Lesetext:
►

Noch immer gibt es keine guten Nachrichten bezüglich der Übernahme von Orange durch „3“. Die österreichische Wettbewerbsbehörde berät noch immer. Behördensprecher Stefan Keznickl bestätigt dies und spricht von „intensiven Gesprächen“ der Parteien. Über den Stand der Dinge wollte er sich aber nicht äußern, nur dass es auch Gespräche mit der Europäischen Kommission gäbe.

Indes berichtet die deutsche Financial Times, dass sich der Chef der österr. Behörde Theodor Thanner querlege und sich den Verkauf nicht vorstellen könne. Ihm ist der Verkauf der Orange-Tochter Yesss (inkl. Sendestationen und Frequenzpakete) an den Marktführer A1 ein besonderer Dorn im Auge. Der Marktanteil von A1 würde dadurch von 42 auf 47 Prozent steigen. Es ist schwer vorstellbar, dass sich Thanner umstimmen lassen wird.

Wir haben darüber berichtet, dass Orange ohnehin schon die vorgeschriebenen Geschäftsziele verfehlt und die Banken langsam nervös werden. Wenn Orange nicht noch größere Probleme bekommen soll, wird es spätestens bis zum Sommer eine andere Lösung geben müssen. Wir werden die Angelegenheit weiter beobachten.

◄

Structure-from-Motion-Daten

►

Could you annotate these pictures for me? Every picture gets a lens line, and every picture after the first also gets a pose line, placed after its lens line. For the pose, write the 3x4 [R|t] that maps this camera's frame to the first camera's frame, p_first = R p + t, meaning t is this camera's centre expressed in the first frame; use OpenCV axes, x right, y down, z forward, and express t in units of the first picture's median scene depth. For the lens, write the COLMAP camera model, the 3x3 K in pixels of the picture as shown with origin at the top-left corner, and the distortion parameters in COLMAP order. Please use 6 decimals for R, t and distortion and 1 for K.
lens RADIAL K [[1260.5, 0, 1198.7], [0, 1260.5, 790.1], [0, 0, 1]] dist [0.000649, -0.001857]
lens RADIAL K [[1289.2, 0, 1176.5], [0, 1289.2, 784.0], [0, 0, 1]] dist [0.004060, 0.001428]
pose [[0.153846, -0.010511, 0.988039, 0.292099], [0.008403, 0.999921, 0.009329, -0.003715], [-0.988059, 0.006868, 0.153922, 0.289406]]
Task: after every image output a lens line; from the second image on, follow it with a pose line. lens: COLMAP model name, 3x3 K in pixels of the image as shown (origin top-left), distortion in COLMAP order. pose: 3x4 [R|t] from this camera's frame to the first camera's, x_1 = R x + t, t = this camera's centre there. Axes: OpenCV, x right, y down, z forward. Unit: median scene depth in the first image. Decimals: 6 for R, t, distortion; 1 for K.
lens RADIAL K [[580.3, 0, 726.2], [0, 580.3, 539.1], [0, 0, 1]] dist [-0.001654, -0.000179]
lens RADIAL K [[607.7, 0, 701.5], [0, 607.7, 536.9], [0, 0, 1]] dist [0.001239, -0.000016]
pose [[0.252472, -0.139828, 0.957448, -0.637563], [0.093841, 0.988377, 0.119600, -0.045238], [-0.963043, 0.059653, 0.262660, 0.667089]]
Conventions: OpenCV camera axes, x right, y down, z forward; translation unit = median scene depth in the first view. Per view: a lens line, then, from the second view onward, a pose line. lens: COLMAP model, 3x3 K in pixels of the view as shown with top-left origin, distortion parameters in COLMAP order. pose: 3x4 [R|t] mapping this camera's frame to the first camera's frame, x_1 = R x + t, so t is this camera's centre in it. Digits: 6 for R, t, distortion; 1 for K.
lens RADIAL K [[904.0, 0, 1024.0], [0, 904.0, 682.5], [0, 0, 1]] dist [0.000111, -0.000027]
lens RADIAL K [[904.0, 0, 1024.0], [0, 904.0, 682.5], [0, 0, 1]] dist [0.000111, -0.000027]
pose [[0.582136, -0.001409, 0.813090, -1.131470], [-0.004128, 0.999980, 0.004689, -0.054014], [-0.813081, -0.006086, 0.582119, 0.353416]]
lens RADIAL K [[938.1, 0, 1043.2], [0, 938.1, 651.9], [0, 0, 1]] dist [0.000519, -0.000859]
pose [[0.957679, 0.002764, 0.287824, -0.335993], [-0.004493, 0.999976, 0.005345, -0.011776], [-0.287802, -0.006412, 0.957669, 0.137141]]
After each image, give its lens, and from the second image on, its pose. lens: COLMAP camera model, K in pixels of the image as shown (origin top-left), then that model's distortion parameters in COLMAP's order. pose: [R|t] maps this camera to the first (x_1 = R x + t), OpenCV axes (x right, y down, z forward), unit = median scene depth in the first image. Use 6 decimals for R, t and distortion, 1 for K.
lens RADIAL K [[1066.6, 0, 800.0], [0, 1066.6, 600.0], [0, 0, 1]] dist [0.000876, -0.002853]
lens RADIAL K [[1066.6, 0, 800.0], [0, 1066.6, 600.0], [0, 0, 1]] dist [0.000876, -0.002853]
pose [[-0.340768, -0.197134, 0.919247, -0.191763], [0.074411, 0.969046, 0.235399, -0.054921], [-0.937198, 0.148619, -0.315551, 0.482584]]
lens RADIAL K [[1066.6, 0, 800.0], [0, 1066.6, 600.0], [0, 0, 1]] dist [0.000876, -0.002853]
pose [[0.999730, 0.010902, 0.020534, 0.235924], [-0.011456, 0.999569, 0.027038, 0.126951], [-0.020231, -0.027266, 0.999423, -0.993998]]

◄

Aufgabe A: Gib aus dem Lesetext über die Orange-Übernahme den Abschnitt zwischen „Wir haben darüber“ und „Angelegenheit weiter beobachten.“ wörtlich wieder, beide Stellen eingeschlossen.
Aufgabe B: Zähle alle Unternehmen auf, die im Lesetext über die Orange-Übernahme als Käufer oder als verkaufte Firma genannt werden.

Antwortfeld A:
Wir haben darüber berichtet, dass Orange ohnehin schon die vorgeschriebenen Geschäftsziele verfehlt und die Banken langsam nervös werden. Wenn Orange nicht noch größere Probleme bekommen soll, wird es spätestens bis zum Sommer eine andere Lösung geben müssen. Wir werden die Angelegenheit weiter beobachten.

Antwortfeld B:
Orange
3
Yesss
A1